Il rappelle que les revendications de son syndicat consistent en l’application des clauses de l’accord conclu avec le ministère en 2019 en plus de nouvelles revendications relatives au relèvement de la prime spécifique eu égard à la détérioration du pouvoir d’achat des enseignants.
Notons, avant de terminer, qu’il y a un certain égoïsme, voire un égoïsme certain de la part des syndicats de l’enseignement. En effet, on ne voit qu’eux et on n’entend parler que d’eux durant plusieurs années. Leurs nombreuses demandes ne finissent pas.

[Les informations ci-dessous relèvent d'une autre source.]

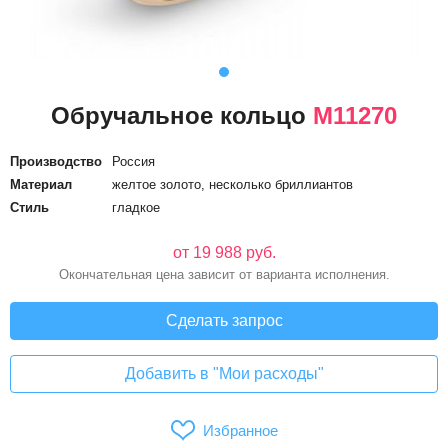
Обручальное кольцо
М11270
Производство
Россия
Материал
желтое золото, несколько бриллиантов
Стиль
гладкое
от 19 988 руб.
Окончательная цена зависит от варианта исполнения.
Сделать запрос
Добавить в "Мои расходы"
Избранное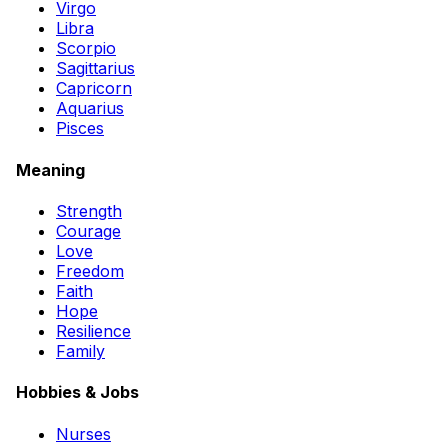
Virgo
Libra
Scorpio
Sagittarius
Capricorn
Aquarius
Pisces
Meaning
Strength
Courage
Love
Freedom
Faith
Hope
Resilience
Family
Hobbies & Jobs
Nurses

Pourtant, d’autres salariés, dans d’autres secteurs connaissent des conditions de loin plus difficiles mais qui ne débrayent pas pour un “oui” ou pour un “non”. Leurs revendications ne sont pas des feuilletons interminables. Au pire, elles sont raisonnables.
C’est pourquoi, on demanderait aux responsables de ce secteur de ne pas user de la force que leur procure le bouclier humain derrière lequel ils se mettent (à savoir, nos enfants) pour formuler toutes ces demandes et ces exigences. Il faut savoir raison garder et se prévaloir d’un sens aigu de responsabilité, particulièrement dans une conjoncture économique particulière.
Dans le même ordre d’idées, il serait louable de ne plus considérer l’autorité officielle comme un ennemi et de prôner contre elle un combat sans merci. De tels comportements sont à bannir de notre société et ces mentalités d’un autre temps n’ont pas leur place parmi nous.